For all larger bore haemodynamic support devices with a significant rate of device-related complications, careful patient selection and meticulous attention to implantation/management/removal technique are critical elements in mitigating adverse events. While many of these devices have certainly provided additional options for some of our sickest patients, it is additionally imperative to identify which populations of patients are most ideally suited for them. It is not enough simply to assume the efficacy of devices that clearly have offsetting benefits and risks. Hand in hand with rising overall usage patterns comes a clinical responsibility to identify which patients are actually “protected” with these devices, and which patients may on the contrary derive lesser benefits from them while at the same time being exposed to potential harm. Unfortunately, observational data cannot provide the definitive answer for these types of questions. In some cases, it can be incredibly challenging to differentiate between outcomes directly attributable to a specific device, and outcomes related to inherent characteristics of the patients for whom that device is chosen.
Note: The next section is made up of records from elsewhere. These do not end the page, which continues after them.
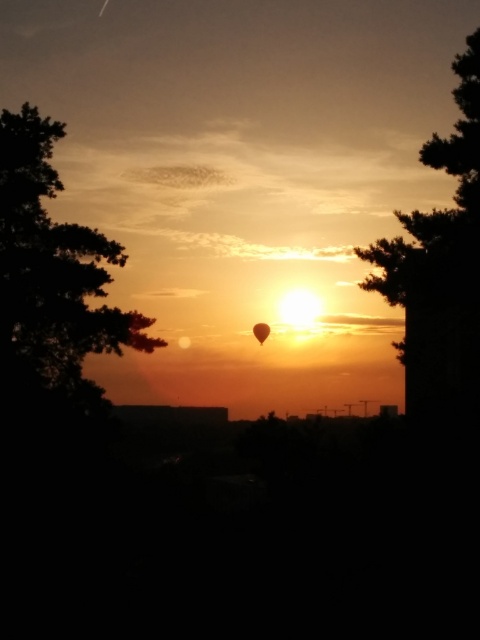
Question: Among these points, which one is nearest to the camera?

Choices:
 (A) (259, 323)
 (B) (422, 364)

Answer: (B)

Question: Considering the relative positions of silhouette leafy tree at left and silky brown tree at right in the image provided, where is silhouette leafy tree at left located with respect to silky brown tree at right?

Choices:
 (A) above
 (B) below

Answer: (A)

Question: Which of the following is the farthest from the observer?

Choices:
 (A) silhouette leafy tree at left
 (B) translucent orange balloon at center

Answer: (B)

Question: Is silhouette leafy tree at left to the left of translucent orange balloon at center from the viewer's perspective?

Choices:
 (A) no
 (B) yes

Answer: (B)

Question: Does silhouette leafy tree at left have a smaller size compared to translucent orange balloon at center?

Choices:
 (A) no
 (B) yes

Answer: (A)

Question: Which object is farther from the camera taking this photo?

Choices:
 (A) translucent orange balloon at center
 (B) silhouette leafy tree at left

Answer: (A)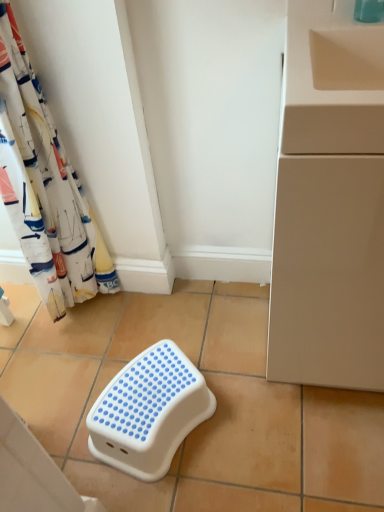
Question: From a real-world perspective, is white fabric curtain at left positioned under white plastic step stool at center based on gravity?

Choices:
 (A) no
 (B) yes

Answer: (A)

Question: Is white fabric curtain at left smaller than white plastic step stool at center?

Choices:
 (A) no
 (B) yes

Answer: (A)

Question: Is white fabric curtain at left bigger than white plastic step stool at center?

Choices:
 (A) no
 (B) yes

Answer: (B)

Question: Does white fabric curtain at left come in front of white plastic step stool at center?

Choices:
 (A) no
 (B) yes

Answer: (B)

Question: Is the position of white fabric curtain at left more distant than that of white plastic step stool at center?

Choices:
 (A) no
 (B) yes

Answer: (A)

Question: In the image, is beige ceramic tile at lower left, placed as the 1th ceramic tile when sorted from left to right, positioned in front of or behind white plastic step stool at center?

Choices:
 (A) front
 (B) behind

Answer: (A)

Question: Is point (48, 376) positioned closer to the camera than point (129, 420)?

Choices:
 (A) closer
 (B) farther

Answer: (B)

Question: From a real-world perspective, is beige ceramic tile at lower left, acting as the 2th ceramic tile starting from the right, physically located above or below white plastic step stool at center?

Choices:
 (A) below
 (B) above

Answer: (B)

Question: From the image's perspective, relative to white plastic step stool at center, is beige ceramic tile at lower left, acting as the 2th ceramic tile starting from the right, above or below?

Choices:
 (A) below
 (B) above

Answer: (B)

Question: Considering the positions of beige matte cabinet at right and white plastic step stool at center in the image, is beige matte cabinet at right wider or thinner than white plastic step stool at center?

Choices:
 (A) thin
 (B) wide

Answer: (B)

Question: Is point [x=274, y=258] closer or farther from the camera than point [x=119, y=417]?

Choices:
 (A) farther
 (B) closer

Answer: (B)

Question: In the image, is beige matte cabinet at right positioned in front of or behind white plastic step stool at center?

Choices:
 (A) front
 (B) behind

Answer: (A)

Question: Is beige matte cabinet at right taller or shorter than white plastic step stool at center?

Choices:
 (A) tall
 (B) short

Answer: (A)

Question: Relative to beige ceramic tile at lower left, placed as the 1th ceramic tile when sorted from left to right, is white fabric curtain at left in front or behind?

Choices:
 (A) behind
 (B) front

Answer: (B)

Question: From the image's perspective, is white fabric curtain at left positioned above or below beige ceramic tile at lower left, acting as the 2th ceramic tile starting from the right?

Increasingly, it appears that we are learning this lesson the hard way4,5, particularly in the absence of robust randomised trial evidence of device benefit. Where we go next from here is at present uncertain, but we should take careful note of how other revolutionary practices such as primary PCI for acute myocardial infarction, the introduction of coronary stent technology, and the rise of structural heart intervention came to fruition only through the conduct of serial randomised clinical trials. It behoves us to consider strongly how these precedents were established if we believe that applications for percutaneous haemodynamic support represent one of the next major revolutions within our field.
Conflict of interest statement
The author declares institutional funding to Columbia University and/or Cardiovascular Research Foundation from Medtronic, Boston Scientific, Abbott Vascular, Abiomed, CSI, CathWorks, Siemens, Philips, and ReCor Medical.